Why are sites forcing us to deal with features we explicitly don’t want? Take YouTube Shorts for instance. I’ve made it clear I hate these things, but they keep popping up on my homepage every other week. Every time, I have to click the “Temporarily Hide” button like a damn whiner.
I can just picture the internal YouTube meetings:
Manager: “We’re not getting enough engagement on Shorts.”
Developer: “Maybe our audience doesn’t like them?”
Manager: “I’ve got an idea! Let’s force Shorts onto everyone’s homepage for a week or two each time!”
Then, later, they celebrate like they’ve invented the internet.
Is this really how it’s supposed to work? Why else are companies shoving features down our throats we clearly don’t want? Is there no better way than to just keep throwing stuff at us and hoping we’ll stick around long enough to click “Hide This Annoying Feature” again?
🤔 What’s the deal with this endless pushing of features we hate? Are they just ignoring user feedback entirely, or is there some secret strategy I’m not seeing?
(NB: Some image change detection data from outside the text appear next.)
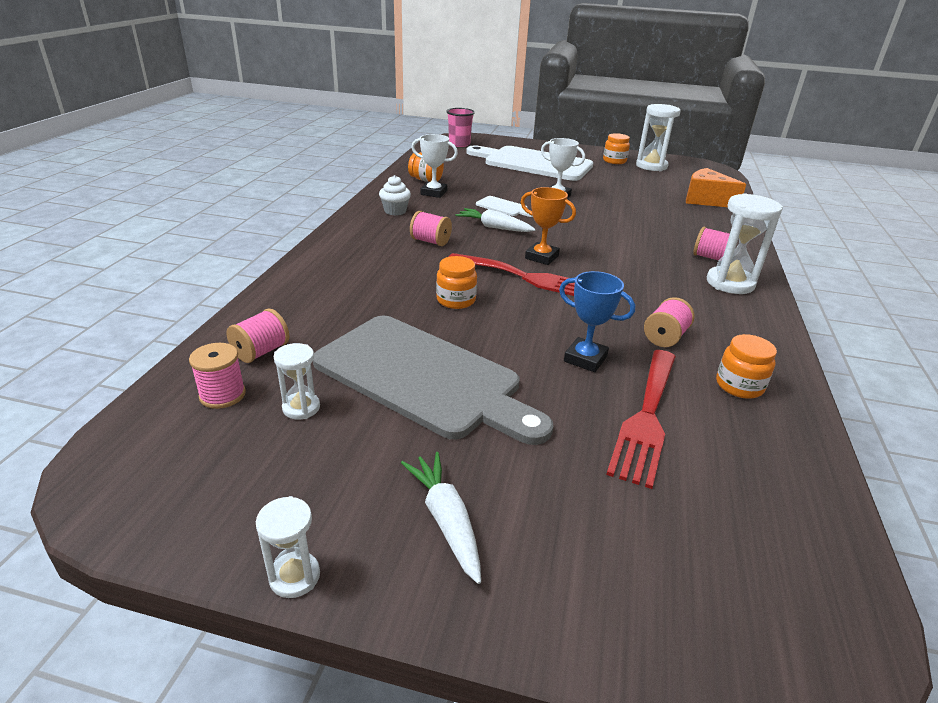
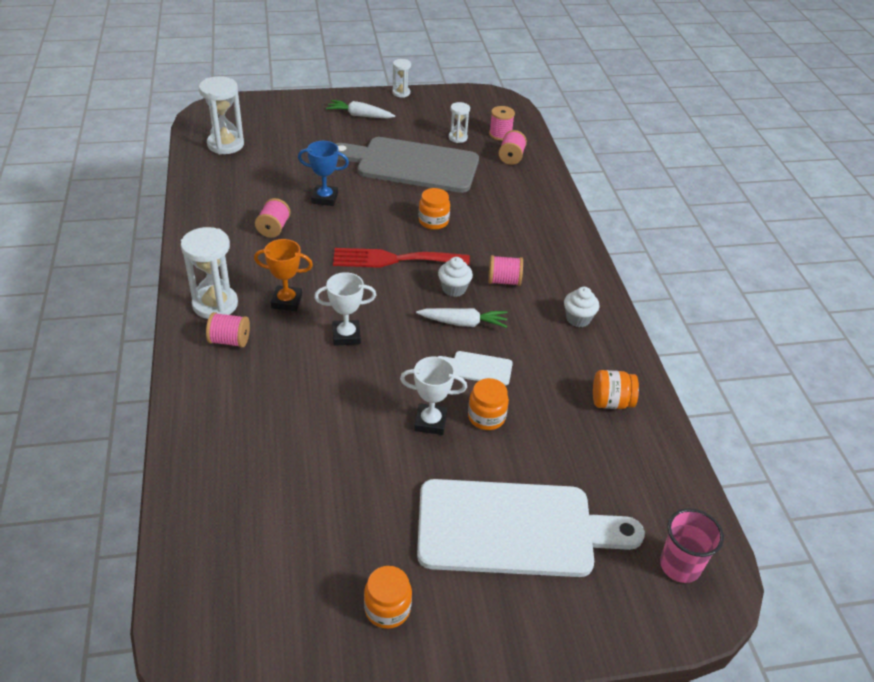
camera: 155 degrees right, 10 degrees up
(434, 193) = (575, 372): white trophy -> white trophy (346, 336)
(446, 520) = (360, 115): white carrot -> white carrot turned 150 degrees clockwise
(483, 246) = (454, 289): none -> white cupcake
(541, 257) = (395, 289): orange trophy -> orange trophy (286, 301)
(646, 418) = (281, 172): red fork -> none
(651, 166) = (315, 613): white hourglass -> white hourglass (225, 144)
(706, 200) = (222, 492): orange cheese -> none
(739, 386) = (225, 203): orange jar -> orange jar (486, 417)

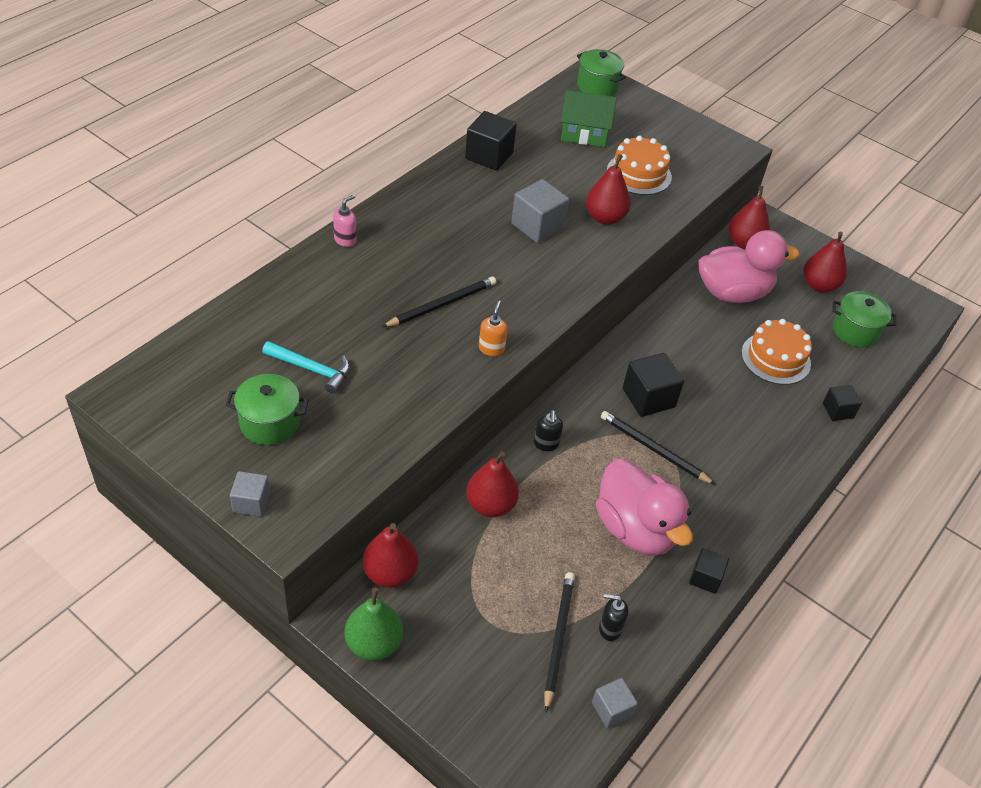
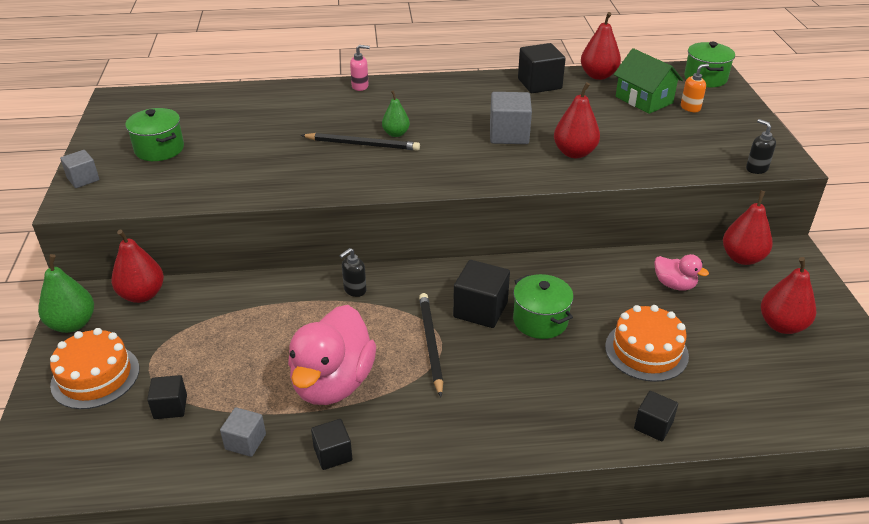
camera: 50 degrees right, 10 degrees down
(311, 369) = (227, 137): turquoise hammer -> none
(452, 276) = (396, 134): none -> green pear
(490, 505) = (260, 300): red pear -> red pear (598, 75)
(491, 348) = (353, 183): orange soap dispenser -> orange soap dispenser (690, 108)
(558, 639) = (170, 407): black pencil -> black cube
(609, 628) = (212, 429): black soap dispenser -> black soap dispenser (756, 168)
(611, 709) = (129, 478): grey cube -> grey cube (245, 442)
(639, 174) = (653, 140): orange cake -> orange cake (95, 376)
(732, 292) = (674, 285): pink duck -> pink duck, size x0.49
(855, 331) = (772, 379): green pot -> green pot (540, 321)

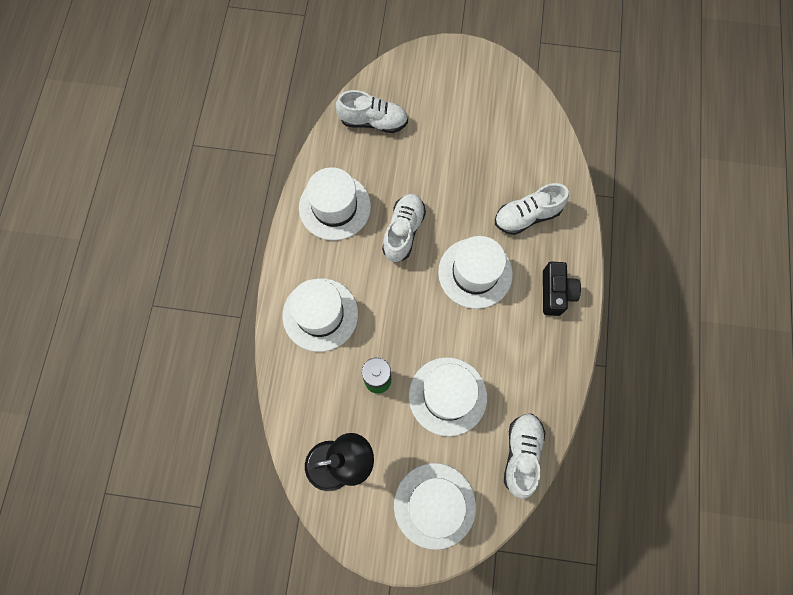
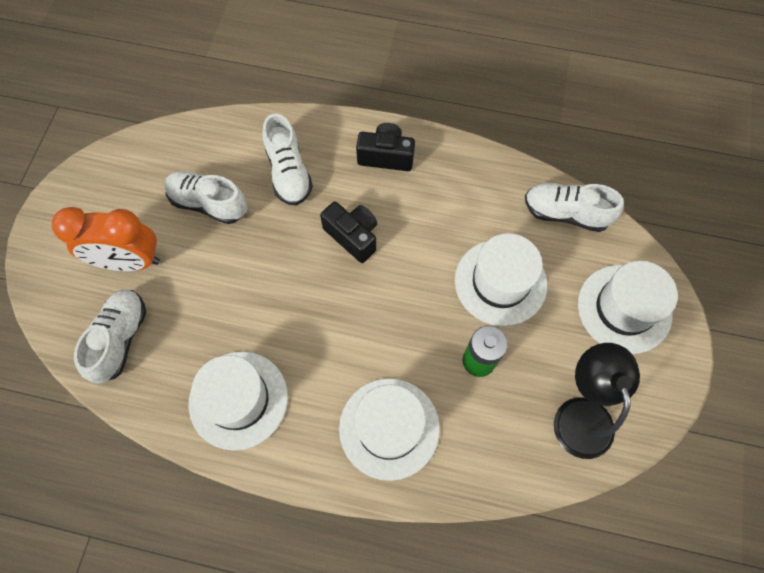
camera: 85 degrees left, 5 degrees down
(403, 231) = (287, 313): white shoe -> white shoe (208, 203)
(434, 115) = (129, 261): none -> orange clock
(475, 273) = (353, 236): white hat -> black camera

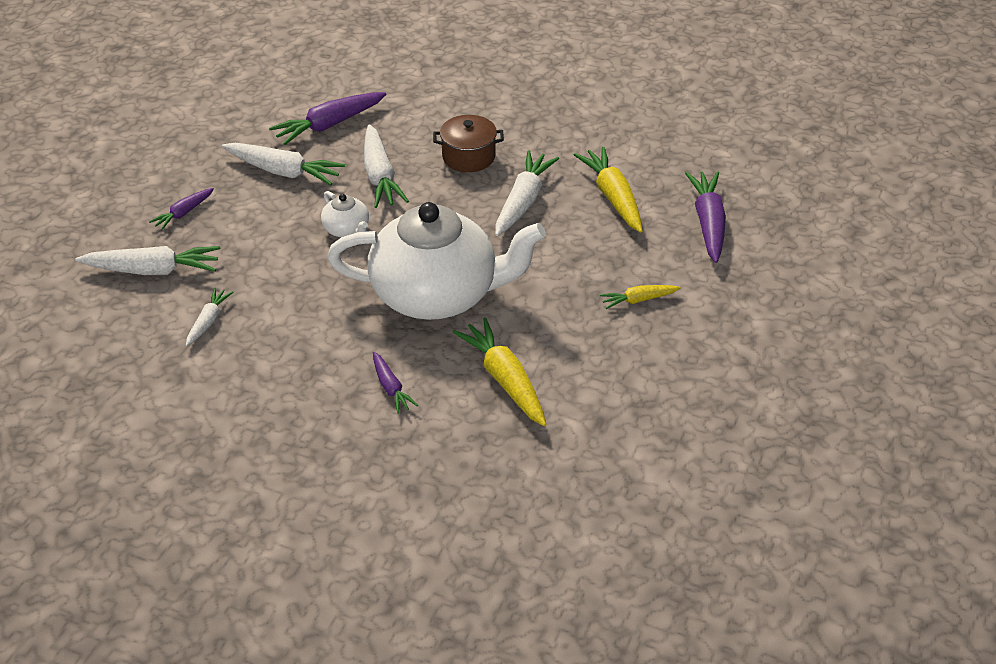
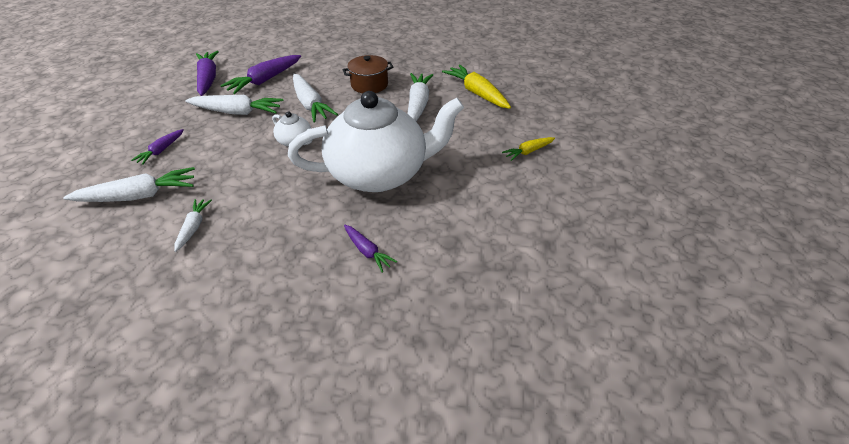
camera: 15 degrees left, 0 degrees up
(505, 380) = (458, 226): yellow carrot -> none
(708, 223) = (547, 98): purple carrot -> purple carrot (208, 79)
killeronthecorner@lemmy.world 1 day ago
You’re assuming that these approaches don’t work. As someone who has worked on shitty growth engineering projects for many years, I can tell you they do work very, very well.
I hear people say the same about ads: “why show ads when everyone hates them!”. They fucking work. Big biz doesn’t care about love or hate, it cares about profits.
FauxLiving@lemmy.world 23 hours ago
It’s the power of defaults.
1 person will hate the change but 100 others will be affected by the default and not care. The net result is more as revenue even if the first user cancels their account.
killeronthecorner@lemmy.world 23 hours ago
Bingo. Everyone thinks it’s about retention but it’s not. Lifetime value of a user is a much more complicated than it was ten years ago when Silicon Valley was joking about DAU and such.
If you ever want to fuck your LTV for a company, just phone their customer services a few time and make sure you waste as much time as possible. Your value as a user will drop significantly as you plummet into negative value
dwemthy@lemmy.world 19 hours ago
Yep. “We want more people to watch Shorts” -> A/B test cramming more into the home screen -> “More people watched Shorts with X change, roll it out to everyone” -> “What’s the next idea to get more people to watch Shorts?”
Someone gets the idea that more views on Shorts is what they need and start optimizing for it. On and on until another metric becomes more important and they optimize for that.